▶ PROBLEM TO SOLVE: Pull out every line of the entries below that contains the string "fastcall".

======== DATASET CONTENT

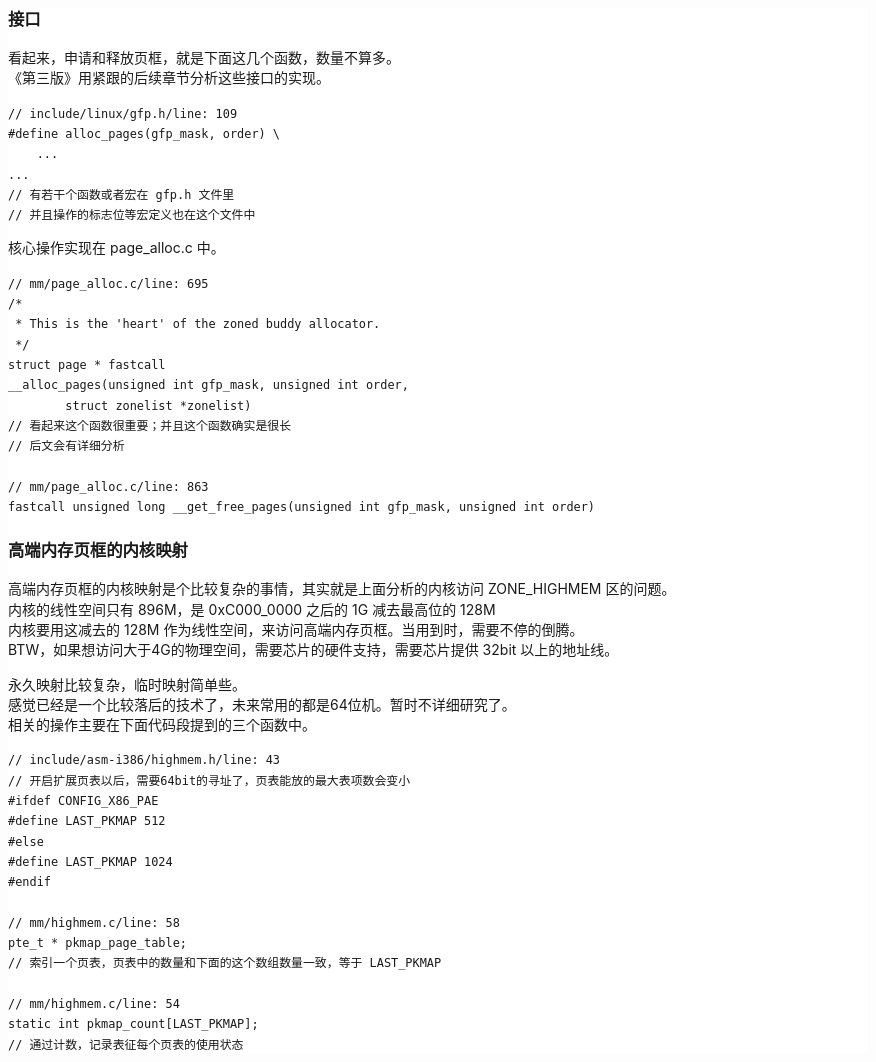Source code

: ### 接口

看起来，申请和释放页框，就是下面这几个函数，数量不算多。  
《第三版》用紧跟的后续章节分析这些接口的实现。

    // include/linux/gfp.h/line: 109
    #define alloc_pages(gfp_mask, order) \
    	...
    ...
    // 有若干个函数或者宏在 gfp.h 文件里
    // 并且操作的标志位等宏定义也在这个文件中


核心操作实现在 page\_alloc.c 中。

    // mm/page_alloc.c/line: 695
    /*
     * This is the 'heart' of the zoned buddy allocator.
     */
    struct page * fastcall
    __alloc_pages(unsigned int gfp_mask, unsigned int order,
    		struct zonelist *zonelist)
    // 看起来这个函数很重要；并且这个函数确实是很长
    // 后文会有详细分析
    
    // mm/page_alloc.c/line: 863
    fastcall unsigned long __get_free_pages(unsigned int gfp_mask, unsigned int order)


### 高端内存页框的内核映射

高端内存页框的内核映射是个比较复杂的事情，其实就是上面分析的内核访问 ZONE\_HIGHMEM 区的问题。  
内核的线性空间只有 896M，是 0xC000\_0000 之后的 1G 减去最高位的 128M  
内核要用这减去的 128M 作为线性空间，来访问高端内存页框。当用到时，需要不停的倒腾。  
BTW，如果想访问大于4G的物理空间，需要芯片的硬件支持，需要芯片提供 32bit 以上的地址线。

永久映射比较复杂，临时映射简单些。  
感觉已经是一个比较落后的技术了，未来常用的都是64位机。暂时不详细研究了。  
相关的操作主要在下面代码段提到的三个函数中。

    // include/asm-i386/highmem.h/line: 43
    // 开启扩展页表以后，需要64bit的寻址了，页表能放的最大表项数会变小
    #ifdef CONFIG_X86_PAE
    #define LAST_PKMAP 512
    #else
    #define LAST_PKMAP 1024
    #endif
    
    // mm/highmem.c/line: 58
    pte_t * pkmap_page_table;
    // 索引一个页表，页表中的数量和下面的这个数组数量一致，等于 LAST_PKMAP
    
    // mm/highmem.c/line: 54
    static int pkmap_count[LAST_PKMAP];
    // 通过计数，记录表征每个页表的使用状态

================

▶ EXERCISE OUTPUT:
    struct page * fastcall
    fastcall unsigned long __get_free_pages(unsigned int gfp_mask, unsigned int order)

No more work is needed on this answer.